O ambiente funciona como um suporte terapêutico dentro do hospital. As crianças neurodivergentes atendidas pelo equipamento podem ser encaminhadas ao espaço conforme avaliação da equipe durante a internação ou período de espera. Na sala, elas têm acesso a artigos voltados à motricidade fina e que auxiliam na regulação emocional, como paineis sensoriais, blocos de montar, quebra-cabeças e jogos de encaixe. O atendimento contempla uma única criança por vez, acompanhada do responsável, por equipe multiprofissional.
O superintendente do hospital, Diêgo Figueiredo, salienta que a sala reforça o compromisso da rede pública com a inclusão e a humanização no cuidado em saúde. “A pauta dos transtornos do neurodesenvolvimento vem tomando cada vez mais espaço. São pacientes que também apresentam outras condições clínicas e acabam precisando desse atendimento complementar”, explica. “Vimos a necessidade de adaptar um ambiente para esses pacientes, garantindo segurança e qualidade na assistência.”
O ambiente foi planejado para quebrar a rotina hospitalar tradicional, com redução do ruído externo e iluminação adequada. “O hospital costuma ser um ambiente muito frio. Aqui, a criança consegue se acalmar, brincar e até se desenvolver, porque o brinquedo também estimula aspectos motores e cognitivos”, destaca Anucha Soares, gerente-geral de Humanização e Experiência do Paciente do IgesDF, setor responsável pela execução e pela articulação institucional da iniciativa.
De acordo com ela, o impacto vai além do conforto imediato. “Uma criança em crise, muitas vezes, não consegue permanecer em um ambiente com muitas pessoas.
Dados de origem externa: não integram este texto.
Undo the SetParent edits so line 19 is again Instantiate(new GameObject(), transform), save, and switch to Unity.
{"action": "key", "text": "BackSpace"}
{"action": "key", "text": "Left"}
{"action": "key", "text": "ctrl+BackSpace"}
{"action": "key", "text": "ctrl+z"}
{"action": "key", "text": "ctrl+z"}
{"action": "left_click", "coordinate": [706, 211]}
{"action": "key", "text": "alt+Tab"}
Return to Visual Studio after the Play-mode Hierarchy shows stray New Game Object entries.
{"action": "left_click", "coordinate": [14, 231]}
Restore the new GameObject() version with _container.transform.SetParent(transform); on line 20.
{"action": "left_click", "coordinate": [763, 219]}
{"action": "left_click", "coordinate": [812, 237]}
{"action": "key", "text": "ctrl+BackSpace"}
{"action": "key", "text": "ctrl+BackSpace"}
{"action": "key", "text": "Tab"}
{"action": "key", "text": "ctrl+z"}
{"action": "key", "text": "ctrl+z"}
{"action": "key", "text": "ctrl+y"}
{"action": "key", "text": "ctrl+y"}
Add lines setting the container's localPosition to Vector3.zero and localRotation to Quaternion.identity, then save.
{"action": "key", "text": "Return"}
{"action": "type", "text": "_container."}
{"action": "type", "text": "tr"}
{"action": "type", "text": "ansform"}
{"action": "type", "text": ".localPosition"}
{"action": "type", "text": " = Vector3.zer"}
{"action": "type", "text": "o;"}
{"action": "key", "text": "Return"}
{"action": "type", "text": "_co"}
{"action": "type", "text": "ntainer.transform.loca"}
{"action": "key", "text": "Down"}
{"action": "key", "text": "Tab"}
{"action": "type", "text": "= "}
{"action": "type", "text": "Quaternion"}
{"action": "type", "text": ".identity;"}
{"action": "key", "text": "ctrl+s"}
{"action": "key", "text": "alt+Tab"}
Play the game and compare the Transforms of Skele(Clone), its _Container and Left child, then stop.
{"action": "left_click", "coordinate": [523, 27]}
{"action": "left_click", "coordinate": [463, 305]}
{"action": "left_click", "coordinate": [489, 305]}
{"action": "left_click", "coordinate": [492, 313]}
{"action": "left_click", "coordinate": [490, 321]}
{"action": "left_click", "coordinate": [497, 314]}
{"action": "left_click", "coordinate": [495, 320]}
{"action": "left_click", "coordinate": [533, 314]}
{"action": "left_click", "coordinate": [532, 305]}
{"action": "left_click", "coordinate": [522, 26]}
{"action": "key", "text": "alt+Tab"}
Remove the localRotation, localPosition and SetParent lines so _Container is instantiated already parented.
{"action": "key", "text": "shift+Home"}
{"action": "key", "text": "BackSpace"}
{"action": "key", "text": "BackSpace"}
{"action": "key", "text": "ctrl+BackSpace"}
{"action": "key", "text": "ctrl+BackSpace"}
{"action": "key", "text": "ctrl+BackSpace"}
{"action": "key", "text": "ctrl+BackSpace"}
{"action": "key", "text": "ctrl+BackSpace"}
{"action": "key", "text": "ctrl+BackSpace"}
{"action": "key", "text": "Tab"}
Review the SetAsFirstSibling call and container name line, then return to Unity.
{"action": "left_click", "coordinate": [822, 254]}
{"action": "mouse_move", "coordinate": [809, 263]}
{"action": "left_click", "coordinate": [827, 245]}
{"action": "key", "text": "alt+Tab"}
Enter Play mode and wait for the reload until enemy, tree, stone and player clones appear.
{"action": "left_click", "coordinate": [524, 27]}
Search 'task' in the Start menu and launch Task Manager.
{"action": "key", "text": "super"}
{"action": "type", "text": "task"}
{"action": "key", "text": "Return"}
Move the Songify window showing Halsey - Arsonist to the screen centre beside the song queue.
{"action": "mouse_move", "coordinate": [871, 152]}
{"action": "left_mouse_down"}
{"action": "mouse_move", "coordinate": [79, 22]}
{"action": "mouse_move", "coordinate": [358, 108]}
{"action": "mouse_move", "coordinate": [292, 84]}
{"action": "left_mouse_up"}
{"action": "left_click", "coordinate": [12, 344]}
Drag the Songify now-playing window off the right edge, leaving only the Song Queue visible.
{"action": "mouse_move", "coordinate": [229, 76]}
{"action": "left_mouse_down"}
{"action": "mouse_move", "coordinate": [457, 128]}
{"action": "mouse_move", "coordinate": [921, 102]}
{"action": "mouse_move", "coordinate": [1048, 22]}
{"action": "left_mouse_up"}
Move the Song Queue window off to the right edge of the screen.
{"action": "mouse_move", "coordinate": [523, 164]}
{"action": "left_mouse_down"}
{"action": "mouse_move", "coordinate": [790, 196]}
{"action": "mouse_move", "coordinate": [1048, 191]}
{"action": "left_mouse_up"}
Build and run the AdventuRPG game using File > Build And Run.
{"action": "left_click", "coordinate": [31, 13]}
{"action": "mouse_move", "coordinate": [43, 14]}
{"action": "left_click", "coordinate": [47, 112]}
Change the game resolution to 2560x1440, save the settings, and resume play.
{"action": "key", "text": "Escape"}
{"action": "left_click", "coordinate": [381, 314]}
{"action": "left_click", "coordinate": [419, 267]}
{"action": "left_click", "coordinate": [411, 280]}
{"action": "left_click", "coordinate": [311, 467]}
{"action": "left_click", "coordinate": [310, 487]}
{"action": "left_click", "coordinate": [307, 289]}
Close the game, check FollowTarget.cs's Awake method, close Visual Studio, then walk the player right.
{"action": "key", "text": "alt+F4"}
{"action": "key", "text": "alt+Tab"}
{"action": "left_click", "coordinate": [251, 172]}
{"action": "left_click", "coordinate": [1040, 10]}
Esse espaço ajuda na regulação, permitindo que a assistência aconteça com mais sucesso”, afirma Anucha, acrescentando que o mobiliário e brinquedos foram doados pela GPS Foundation, sem a utilização de recursos próprios do IgesDF.
A terapeuta ocupacional Bárbara Úrsula, uma das responsáveis pela assistência no espaço, observa que os artigos disponíveis no ambiente ajudam a tornar a experiência das crianças menos estressantes e mais humanizadas. “Aqui, temos recursos que muitas vezes essas crianças não têm acesso em casa. Ter isso disponível no SUS é muito importante e faz diferença no atendimento.”
As unidades de pronto atendimento (UPAs) de Sobradinho, São Sebastião, Ceilândia I, Recanto das Emas também disponibilizam espaços lúdicos e terapêuticos para tornar o atendimento infantil mais acolhedor. Os Espaços Humanizar Kids contam com paredes coloridas, brinquedos inclusivos, livros e painéis interativos, pensados para reduzir o estresse e a ansiedade de crianças e responsáveis durante a espera.